Caffarelli, however, was not to be caught in this clumsy trap. He knew how matters stood now, and showed his indignation. He wrote very courageously to Réal: "You will doubtless ask me, M. le Comte, why I have not tried to show up the truth? My answer is simple: it is publicly rumoured that the expedition of the gendarmes was ordered by M. the Senator Comte de P——, to whom were given the papers found on the murdered man, and who has gone to Paris, no doubt to transmit them to his Excellency the Minister of Police. Ought I not to respect the secret of theauthorities?"

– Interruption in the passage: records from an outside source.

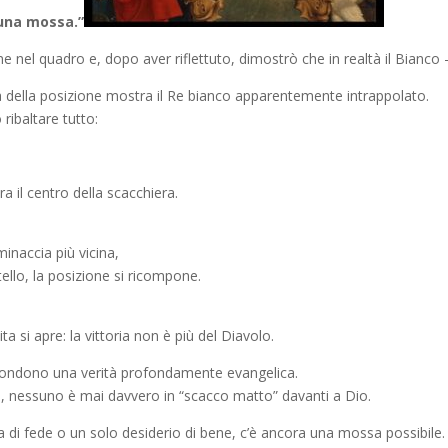
 una mossa.”
me nel quadro e, dopo aver riflettuto, dimostrò che in realtà il Bian
ata della posizione mostra il Re bianco apparentemente intrappolato.
ribaltare tutto:
a il centro della scacchiera.
minaccia più vicina,
stello, la posizione si ricompone.
 si apre: la vittoria non è più del Diavolo.
condono una verità profondamente evangelica.
a, nessuno è mai davvero in “scacco matto” davanti a Dio.
lla di fede o un solo desiderio di bene, c’è ancora una mossa possibile.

And all that had occurred in his department for the two last years that it had not been considered advisable to tell him of, all the irregularities that in his desire for peace he had thought he should shut his eyes to, all the affronts that he had patiently endured, came back to his mind. He felt his heart swell with disgust at cowardly acts, dishonourable tools, and odious snares, and nobly explained his feelings:
"Certainly I am not jealous of executing severe measures and I should like never to have any of that kind to enforce. But I owe it to myself as well as to the dignity of my office not to remain prefect in name only, and if any motives whatever can destroy confidence in me to this point on important matters I must simply be told of it and I shall know how to resign without murmuring. It is not permissible to treat a man whose honesty and zeal cannot be mistaken, in the manner in which I have been treated for some time. I cannot conceal from you, M. le Comte, that I am keenly wounded at the measures that have been taken towards me. It has been thought better to put faith in people of tarnished and despicable reputation, the terror of families, than in a man who has only sought the good of the country he represented, and known no other ambition than that of acting wisely."